On Tuesday, February 28th, Amazon Web Services (AWS) experienced a significant outage in their US East Data Center, located in Virginia. MobileBytes, like many other companies, did experience the effects of the AWS Simple Storage Service (S3) outage. How did we perform during and after the outage? Read on.
One of the primary reasons businesses are moving critical computing tasks to the cloud rather than hosting them locally is the safety net provided by hosting products like Google Cloud Platform, Microsoft Azure, and Amazon Web Services (AWS). These products are created and maintained by some of the brightest and most talented scientists and engineers in the world, talent mostly impossible for smaller software or restaurant groups to afford.
For smaller companies, cloud services offer leverage.
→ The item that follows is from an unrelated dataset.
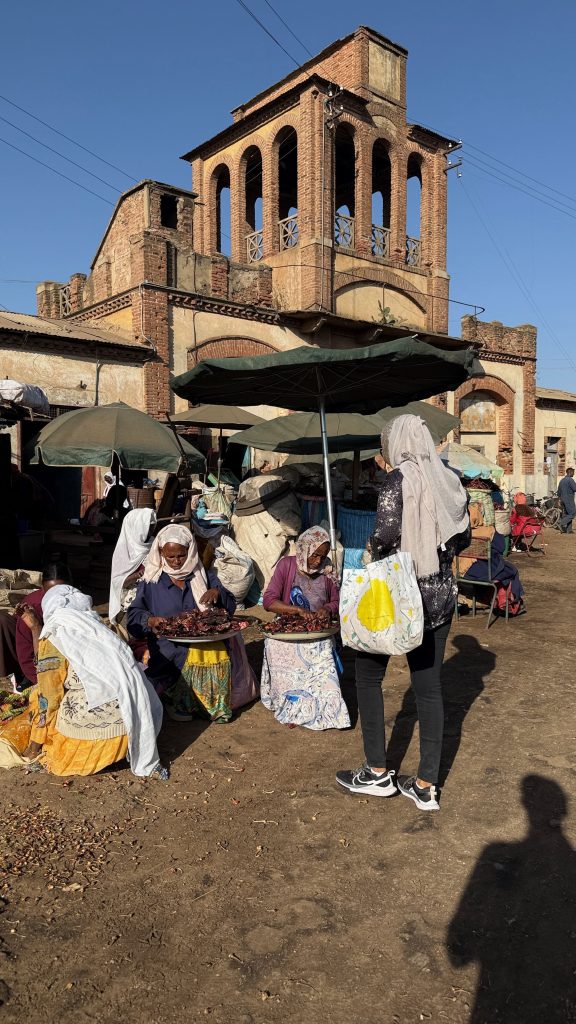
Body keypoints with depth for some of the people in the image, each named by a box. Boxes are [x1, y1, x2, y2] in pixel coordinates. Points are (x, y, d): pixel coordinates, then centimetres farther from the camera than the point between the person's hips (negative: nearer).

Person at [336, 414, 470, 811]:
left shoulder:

In our case, MobileBytes engineers write our own code, but we leverage many cloud services offered by AWS to reduce the cost and workload associated with distributing our POS, online services, and mobile software. AWS offers outstanding uptime performance as well as opportunity to leverage failsafe capabilities built into their services. For example, our primary data service, RDS, is replicated across servers located in different availability zones. RDS also allows us to utilize a read replica database as an automatic failover in case our primary database fails. RDS allows us to scale up our database both vertically and horizontally automatically based on need. Without the ability to leverage a cloud provider like AWS, the cost of implementing this kind of redundancy would be exponentially higher. Likewise, we leverage the power and affordability of Amazon’s S3 to cost effectively and efficiently store the millions of data files we receive from our thousands of mobile devices.
During the S3 outage, our POS systems continued to operate without interruption for mission critical tasks. Tickets could be created and modified, printing of kitchen slips and receipts continued, cash drawers were operational, credit card transactions would still happen, etc. Our POS system does use S3 to synchronize data between iPads and our Cloud services. With S3 down, each iPad automatically stored all sync data until service was restored, at which point data was automatically posted to S3 and queued for processing.
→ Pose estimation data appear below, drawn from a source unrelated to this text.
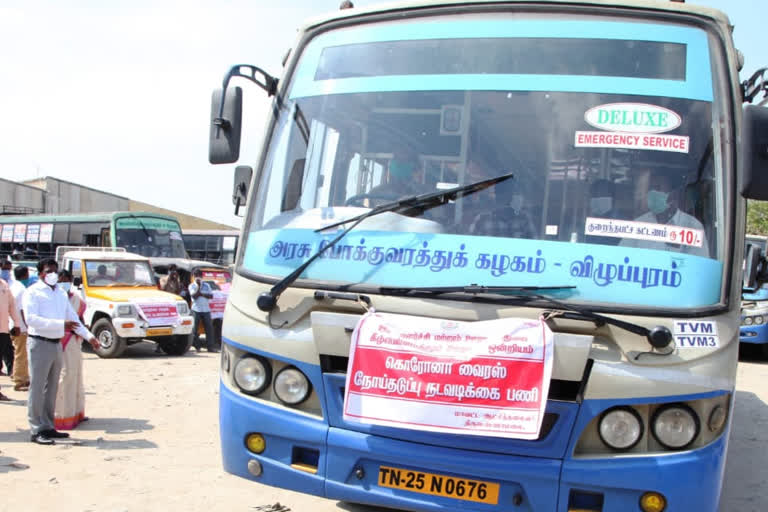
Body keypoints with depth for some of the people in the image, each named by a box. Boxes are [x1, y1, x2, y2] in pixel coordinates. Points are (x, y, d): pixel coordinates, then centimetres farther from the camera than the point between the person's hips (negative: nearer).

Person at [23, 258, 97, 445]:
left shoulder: (61, 293, 16)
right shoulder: (33, 292, -6)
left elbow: (72, 316, 23)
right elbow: (31, 319, -18)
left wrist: (87, 335, 14)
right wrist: (60, 324, -25)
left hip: (57, 344, 7)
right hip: (40, 344, -7)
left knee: (52, 388, 12)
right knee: (37, 388, -5)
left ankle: (48, 427, 21)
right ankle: (36, 431, -1)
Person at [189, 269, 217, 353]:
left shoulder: (206, 285, 12)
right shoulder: (192, 286, 5)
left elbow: (211, 296, 1)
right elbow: (194, 295, -10)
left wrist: (201, 294, -10)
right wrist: (198, 286, -14)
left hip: (206, 309, 2)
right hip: (196, 310, -2)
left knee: (209, 327, -4)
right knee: (194, 328, -4)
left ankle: (210, 346, -3)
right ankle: (197, 346, 5)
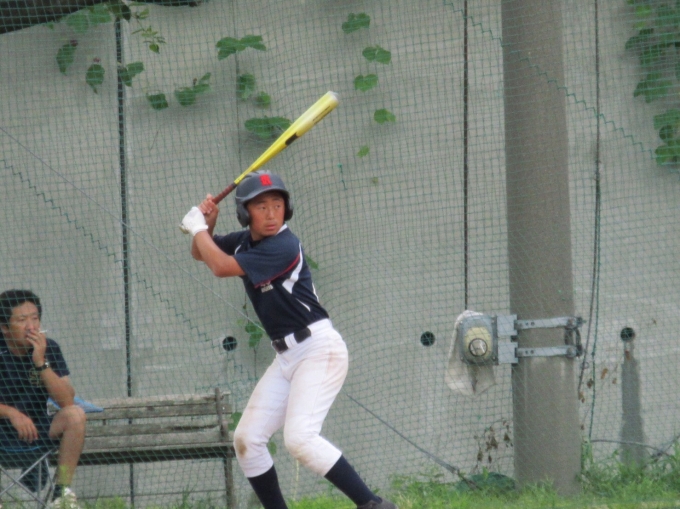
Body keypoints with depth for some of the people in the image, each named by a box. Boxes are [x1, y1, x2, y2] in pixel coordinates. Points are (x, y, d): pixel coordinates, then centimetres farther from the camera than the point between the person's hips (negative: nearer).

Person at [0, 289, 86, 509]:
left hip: (38, 432, 3)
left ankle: (62, 490, -18)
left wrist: (41, 363, -22)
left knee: (75, 415, -25)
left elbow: (67, 401, -12)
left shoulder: (49, 348, -2)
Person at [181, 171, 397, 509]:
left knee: (299, 438, -25)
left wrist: (197, 227, -5)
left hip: (319, 349, -9)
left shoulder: (282, 246, -19)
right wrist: (207, 225, 2)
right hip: (287, 357, 9)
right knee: (247, 439, 6)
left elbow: (221, 267, -21)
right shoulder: (244, 241, 7)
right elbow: (202, 254, 23)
Our merchant POS customers did experience the loss of some services because they require access to data stored in S3. Examples include:
- Current day reporting
- Online ordering
- Mobile loyalty
- Time punch editing
While we regret any downtime, we are both pleased and simultaneously disappointed with our performance in this case. We are pleased that our app was designed to remain operational during a total internet failure and was therefore able to minimize the effect of Tuesday’s partial outage. We are pleased that once S3 service was restored, every iPad running MB POS automatically recovered from the outage. In hindsight, we wish we would have foreseen this type of outage and taken extra steps to bolster redundancy in the case of an S3 outage. We did acquire valuable knowledge from this experience and are already working on ways to better protect our uptime in case of a similar event in the future.
Running our business with a leveraged cloud infrastructure requires us to continuously educate ourselves on better ways to utilize new and existing services in order to provide a great product at a reasonable price to our resellers and merchants. To borrow a quote from a favorite Broadway play, “We all have a little more homework to do” (13 The Musical).